§ **SOURCE**
-- begin --

Accordingly, the court has come to conclusion that the organization is an international person.
That is not same thing as saying that it is a state, which it certainly is not, or that its legal
personality and rights and duties are the same as those of a state. Still less is it the same thing
as saying that it is a super state, whatever that expression may mean it does not imply that all
its rights and duties must be upon the international plane, any more than all the rights and
duties of a state must be upon that plane. What it does mean is that it is a subject of
international law and capable of possessing international rights and duties, and that it has
capacity to maintain its rights by bringing international claims.
The next question is whether the sum of the international rights of the organizations
comprises the right to bring the kind of international claim described in the request for this
opinion that is a claim against a state to obtain reparation in respect of the damage caused by
the injury of an agent of the Organization in the course of the performance of his duties.
Whereas a State possesses the totality of international rights and duties recognized by
international law, the rights and duties of an entity such as the Organization must depend
upon its purposes and functions as specified or implied in its constituent documents and
developed in practice. The functions of the Organization are of such a character that they
could not be effectively discharged if they involved the concurrent action, on the international
plane, of fifty-eight or more Foreign Offices, and the Court concludes that the Members have
endowed the Organization with capacity to bring international claims when necessitated by
the discharge of its functions.

-- end --

§ **REQUIREMENTS**
(1) Reproduce the part of the court's opinion that begins at the words "Whereas a State" and stops after the words "of its functions.".
(2) Answer these questions from the court's opinion:
(a) What does the court say the organization certainly is not?
(b) How many Foreign Offices does the court's opinion mention?
(c) According to the court's opinion, on what must the rights and duties of an entity such as the Organization depend?

§ **ENTRIES SUPPLIED**
-- begin --

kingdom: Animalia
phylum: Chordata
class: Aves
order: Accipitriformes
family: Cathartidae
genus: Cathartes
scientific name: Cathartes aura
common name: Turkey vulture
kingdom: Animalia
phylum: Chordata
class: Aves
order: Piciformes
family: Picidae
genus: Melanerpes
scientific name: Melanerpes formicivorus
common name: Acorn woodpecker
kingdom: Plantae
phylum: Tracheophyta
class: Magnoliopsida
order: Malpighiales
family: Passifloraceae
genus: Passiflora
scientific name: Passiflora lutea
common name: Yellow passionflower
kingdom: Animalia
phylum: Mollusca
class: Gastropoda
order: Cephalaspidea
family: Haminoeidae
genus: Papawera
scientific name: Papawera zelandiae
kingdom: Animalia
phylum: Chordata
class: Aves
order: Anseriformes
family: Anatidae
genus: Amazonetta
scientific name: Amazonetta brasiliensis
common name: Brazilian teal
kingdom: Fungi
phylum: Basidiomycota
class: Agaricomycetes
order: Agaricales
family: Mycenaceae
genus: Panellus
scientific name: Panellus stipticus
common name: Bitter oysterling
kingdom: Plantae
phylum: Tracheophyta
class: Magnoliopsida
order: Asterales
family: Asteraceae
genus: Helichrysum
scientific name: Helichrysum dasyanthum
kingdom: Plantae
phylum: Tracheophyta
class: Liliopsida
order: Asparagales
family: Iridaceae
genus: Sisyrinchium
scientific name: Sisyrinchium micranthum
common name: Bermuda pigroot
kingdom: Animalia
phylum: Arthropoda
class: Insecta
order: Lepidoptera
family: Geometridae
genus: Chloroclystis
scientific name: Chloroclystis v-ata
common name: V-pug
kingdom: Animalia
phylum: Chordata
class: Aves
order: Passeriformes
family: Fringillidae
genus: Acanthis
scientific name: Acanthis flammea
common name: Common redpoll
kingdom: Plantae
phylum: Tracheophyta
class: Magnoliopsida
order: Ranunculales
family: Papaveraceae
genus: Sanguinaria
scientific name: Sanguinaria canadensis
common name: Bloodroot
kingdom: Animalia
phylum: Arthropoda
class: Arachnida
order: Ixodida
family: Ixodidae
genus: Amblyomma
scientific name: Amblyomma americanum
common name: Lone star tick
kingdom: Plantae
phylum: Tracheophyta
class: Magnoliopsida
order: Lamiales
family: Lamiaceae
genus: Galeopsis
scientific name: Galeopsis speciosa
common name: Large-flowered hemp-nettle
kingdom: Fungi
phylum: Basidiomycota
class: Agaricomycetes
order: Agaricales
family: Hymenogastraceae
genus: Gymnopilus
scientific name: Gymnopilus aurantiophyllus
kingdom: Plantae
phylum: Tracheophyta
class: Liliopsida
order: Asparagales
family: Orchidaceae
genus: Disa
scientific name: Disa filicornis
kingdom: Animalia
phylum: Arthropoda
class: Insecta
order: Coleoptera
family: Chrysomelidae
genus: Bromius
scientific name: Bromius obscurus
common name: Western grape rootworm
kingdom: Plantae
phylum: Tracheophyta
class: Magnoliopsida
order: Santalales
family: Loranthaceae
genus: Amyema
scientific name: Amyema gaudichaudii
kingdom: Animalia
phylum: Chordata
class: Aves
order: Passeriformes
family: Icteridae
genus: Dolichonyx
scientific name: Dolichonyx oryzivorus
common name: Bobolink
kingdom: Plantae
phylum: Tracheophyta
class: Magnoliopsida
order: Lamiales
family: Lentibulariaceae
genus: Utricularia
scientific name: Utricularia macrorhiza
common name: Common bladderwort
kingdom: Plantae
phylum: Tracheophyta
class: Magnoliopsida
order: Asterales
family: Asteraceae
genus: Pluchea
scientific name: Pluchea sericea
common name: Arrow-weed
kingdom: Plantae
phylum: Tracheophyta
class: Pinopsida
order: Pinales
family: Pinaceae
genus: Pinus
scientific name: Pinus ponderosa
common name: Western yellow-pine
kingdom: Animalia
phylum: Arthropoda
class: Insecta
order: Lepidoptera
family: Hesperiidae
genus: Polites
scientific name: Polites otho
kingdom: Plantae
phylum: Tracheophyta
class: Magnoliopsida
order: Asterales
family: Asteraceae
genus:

-- end --

§ **CORRECT ANSWERS**
(1)
Whereas a State possesses the totality of international rights and duties recognized by
international law, the rights and duties of an entity such as the Organization must depend
upon its purposes and functions as specified or implied in its constituent documents and
developed in practice. The functions of the Organization are of such a character that they
could not be effectively discharged if they involved the concurrent action, on the international
plane, of fifty-eight or more Foreign Offices, and the Court concludes that the Members have
endowed the Organization with capacity to bring international claims when necessitated by
the discharge of its functions.

(2)
(a) A state.
(b) Fifty-eight or more.
(c) Its purposes and functions as specified or implied in its constituent documents and developed in practice.